Achieving a believable vocal track normally doesn’t require thousands of dollars of recording gear. An Impressive vocal can be achieved by working with an experienced singer on budget recording gear. Consider all the awesome vocal tracks from the Beatles. The Beatles didn’t have Protools, computers or anything more than vintage recording gear. While basic gear is necessary it isn’t always the pivotal factor when trying to get a great vocal out of a singer. It really depends on what type of band or artist you are working with. Here are some quick “non-gear related tips” to keep in mind when recording a singer.
1. If you have a home studio then it is more than likely that you don’t have a vocal iso-booth that has glass so that you can see in to the isolation booth Make sure the singer in the isn’t kicking back on a stool or chair. I know it sounds boneheaded but it happens all the time, especially when you as the producer or engineer can’t see in to the isolation booth. Be careful to make sure your singer is standing up. The voice needs support and that support originates in the mid-section of the body; the diaphram. The diaphram is the central muscle of the human body and is the muscle responsible for breathing. If your singer is slumped over, sitting down or in an awkward position it will be obvious in their tone. So, be on the look out for anomalies in their tone. Especially if their tone is changing as the song progresses. Change in tone will typically be caused by improper posture or them sitting down in the booth.
2. While I don’t advocate anyone to start smoking, contrary to what most people think, smoking doesn’t really harm your voice. Smoking affects your breathing capacity and as a result hampers a singers ability to sing for extended periods of time. So, if you have a singer that smokes don’t get bogged down in trying to convince he or she that their inadequacy to “get the great vocal track” is because they smoke. It simply isn’t true.
3. Good microphone positioning is key. You never want your singer’s head and neck at an awkward angle. Be sure to adjust the mic to a position that is adequate for your singer’s height. Just a few inches too high or too low will adversely affect a singers tone. You may have to experiment a bit to get the correct tone for your singer. I’ve seen singers wrestle in the studio and then I make one minute change to the angle or height of their microphone and it makes all the difference in the world.
4. Consuming hot liquids doesn’t help.
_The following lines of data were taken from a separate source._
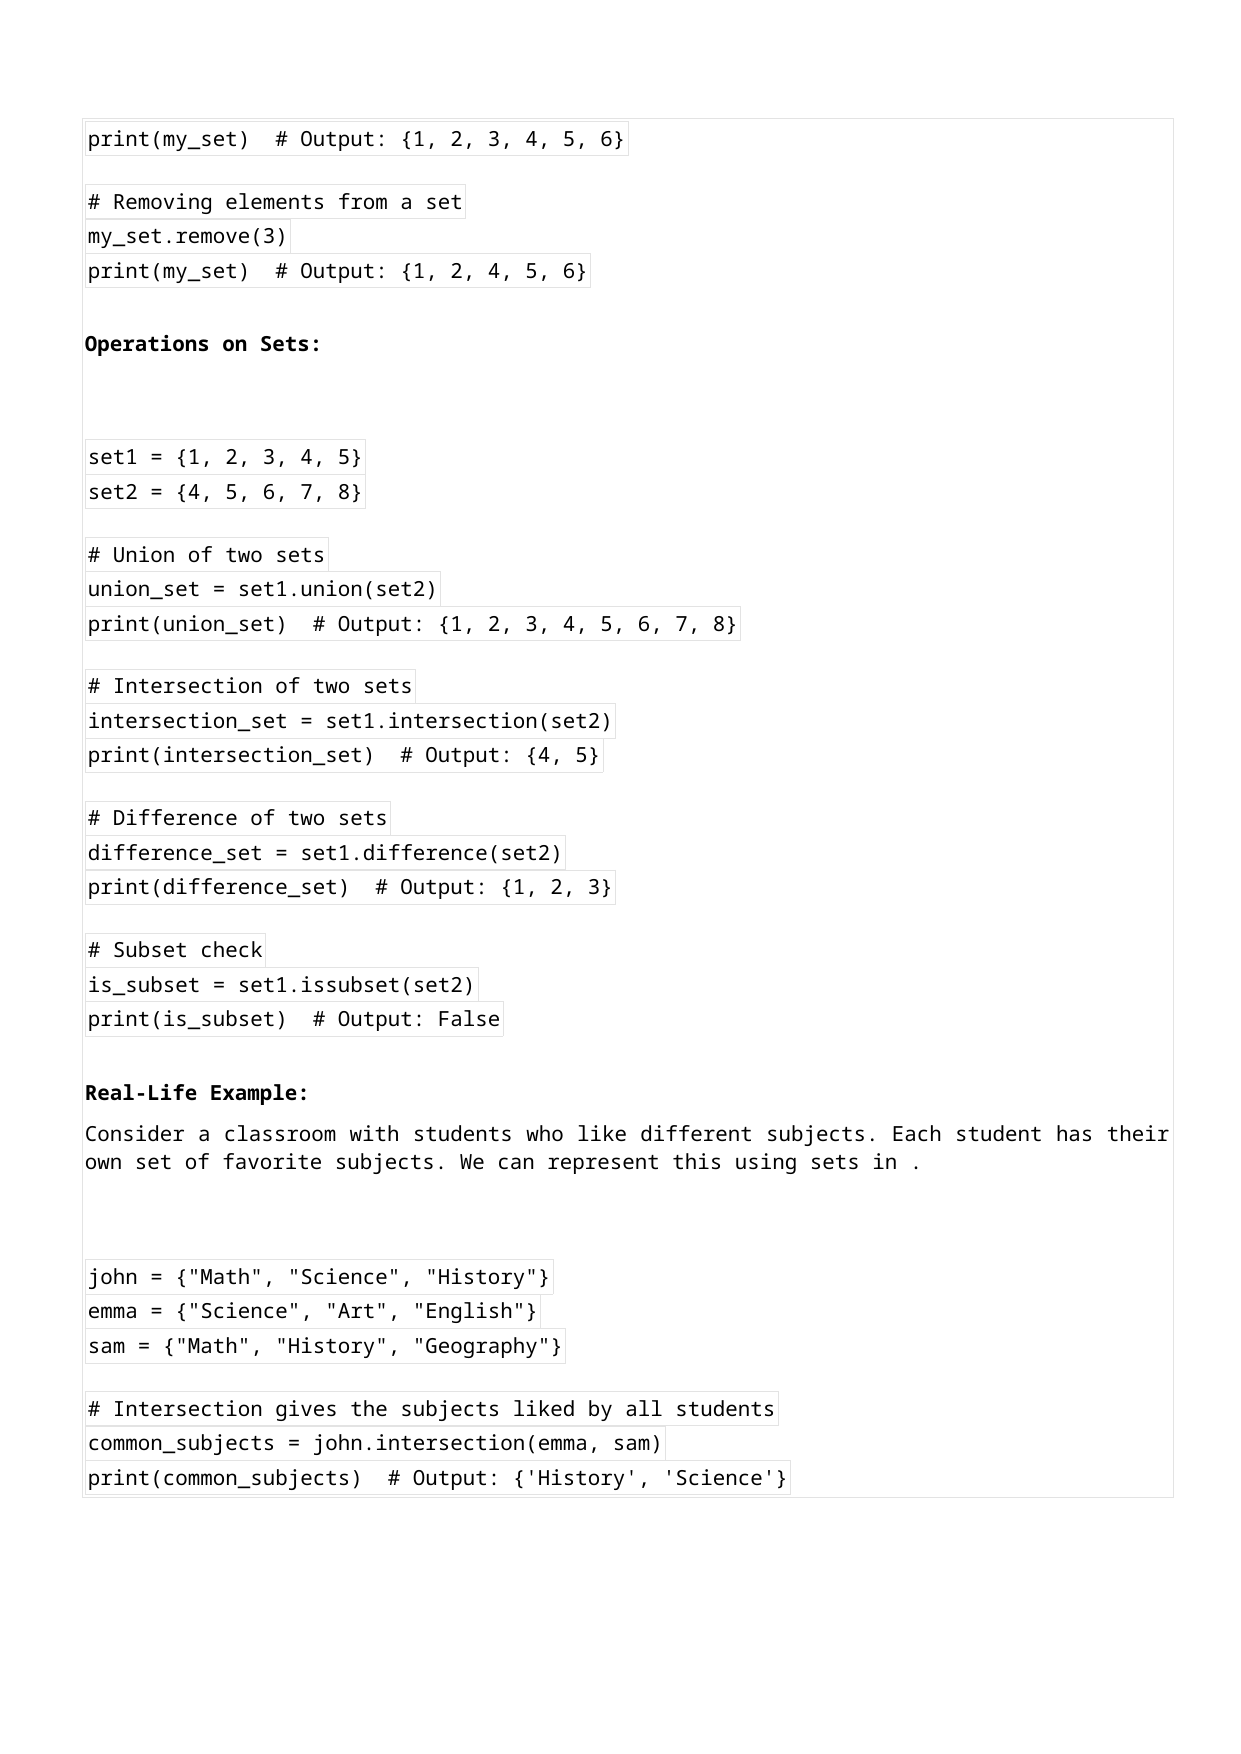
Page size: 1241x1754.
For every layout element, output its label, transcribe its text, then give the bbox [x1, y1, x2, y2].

text emma = {"Science", "Art", "English"} [86, 1295, 540, 1325]
subtitle Real-Life Example: [83, 1075, 1173, 1106]
text is_subset = set1.issubset(set2) [266, 964, 1173, 998]
text difference_set = set1.difference(set2) [391, 832, 1173, 866]
text union_set = set1.union(set2) [329, 568, 1173, 603]
text print(my_set) # Output: {1, 2, 4, 5, 6} [86, 254, 590, 287]
text sam = {"Math", "History", "Geography"} [541, 1325, 1173, 1363]
text print(difference_set) # Output: {1, 2, 3} [566, 866, 1173, 904]
text print(union_set) # Output: {1, 2, 3, 4, 5, 6, 7, 8} [86, 607, 740, 640]
text [666, 1422, 1173, 1457]
text print(intersection_set) # Output: {4, 5} [86, 739, 603, 772]
text common_subjects = john.intersection(emma, sam) [86, 1427, 665, 1457]
text # Removing elements from a set [83, 181, 1173, 216]
text # Difference of two sets [83, 797, 1173, 832]
text [541, 1291, 1173, 1325]
text john = {"Math", "Science", "History"} [83, 1256, 1173, 1291]
text # Union of two sets [83, 534, 1173, 568]
subtitle Operations on Sets: [83, 326, 1173, 358]
text print(common_subjects) # Output: {'History', 'Science'} [83, 1457, 1173, 1497]
text print(is_subset) # Output: False [86, 1002, 503, 1036]
text # Intersection of two sets [83, 666, 1173, 700]
text # Subset check [83, 929, 1173, 964]
text sam = {"Math", "History", "Geography"} [86, 1329, 565, 1363]
text [86, 734, 615, 738]
text print(my_set) # Output: {1, 2, 4, 5, 6} [291, 250, 1173, 287]
text [604, 734, 1173, 772]
text set2 = {4, 5, 6, 7, 8} [86, 475, 365, 508]
text [366, 471, 1173, 508]
text intersection_set = set1.intersection(set2) [416, 700, 1173, 734]
text union_set = set1.union(set2) [86, 572, 440, 603]
text my_set.remove(3) [86, 220, 290, 250]
text set1 = {1, 2, 3, 4, 5} [83, 436, 1173, 471]
text [291, 216, 1173, 250]
text # Intersection gives the subjects liked by all students [83, 1388, 1173, 1422]
text print(is_subset) # Output: False [479, 998, 1173, 1036]
text print(my_set) # Output: {1, 2, 3, 4, 5, 6} [83, 119, 1173, 156]
text difference_set = set1.difference(set2) [86, 836, 565, 866]
text intersection_set = set1.intersection(set2) [86, 704, 615, 734]
text print(difference_set) # Output: {1, 2, 3} [86, 871, 615, 904]
text is_subset = set1.issubset(set2) [86, 968, 478, 998]
text Consider a classroom with students who like different subjects. Each student has their own set of favorite subjects. We can represent this using sets in . [83, 1116, 1173, 1176]
text print(union_set) # Output: {1, 2, 3, 4, 5, 6, 7, 8} [441, 603, 1173, 640]
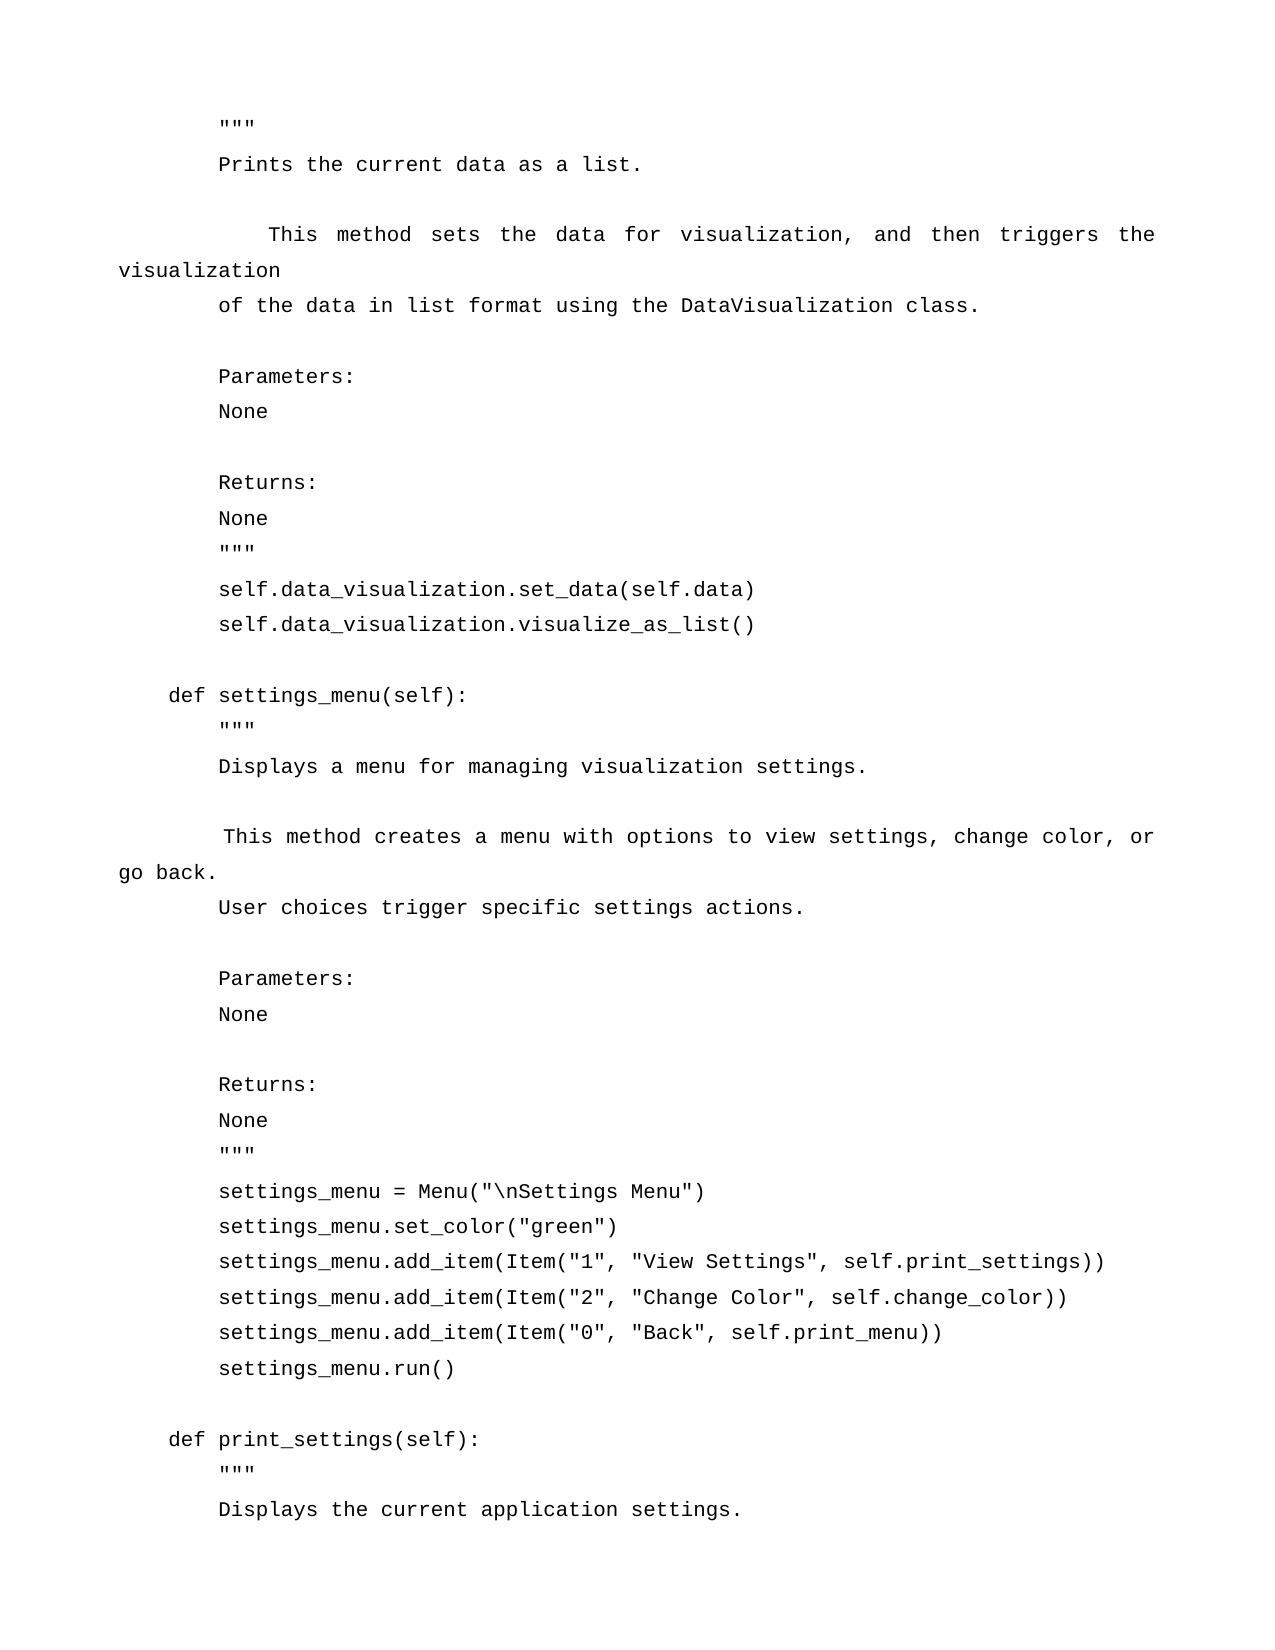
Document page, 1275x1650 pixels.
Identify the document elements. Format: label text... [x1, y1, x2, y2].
I’ve had singers say “Hey, I’m gonna get a hot tea or coffee”. When they come back I make them dilute the hot drink to cool it down to room temperature because most of them don’t realize that the heat isn’t good for the vocal chords. Heat actually shocks the vocal chords. It is good practice to always drink luke warm water or tea. Keep away from carbonated liquids in the studio as the sugar does more harm than good to the chords. Try throat coat tea. Throat coat has slippery elm bark as an ingredient. Slippery elm bark has been known to coat the vocal chords and give singers “a little grease on the pipes” to help them sing for extended periods of time.
5. Make sure your singer is well rested. A tired vocal is a bad vocal. I’ve recorded vocals when I was tired or hung over. I’ve never recorded a good one when I was tired or hung over. Remember, you are painting an audible picture for the listener. If the vocal sounds exhausted then you aren’t recording a great vocal. Make sure your singer is energetic. If not, send them home to get rest and try again another day.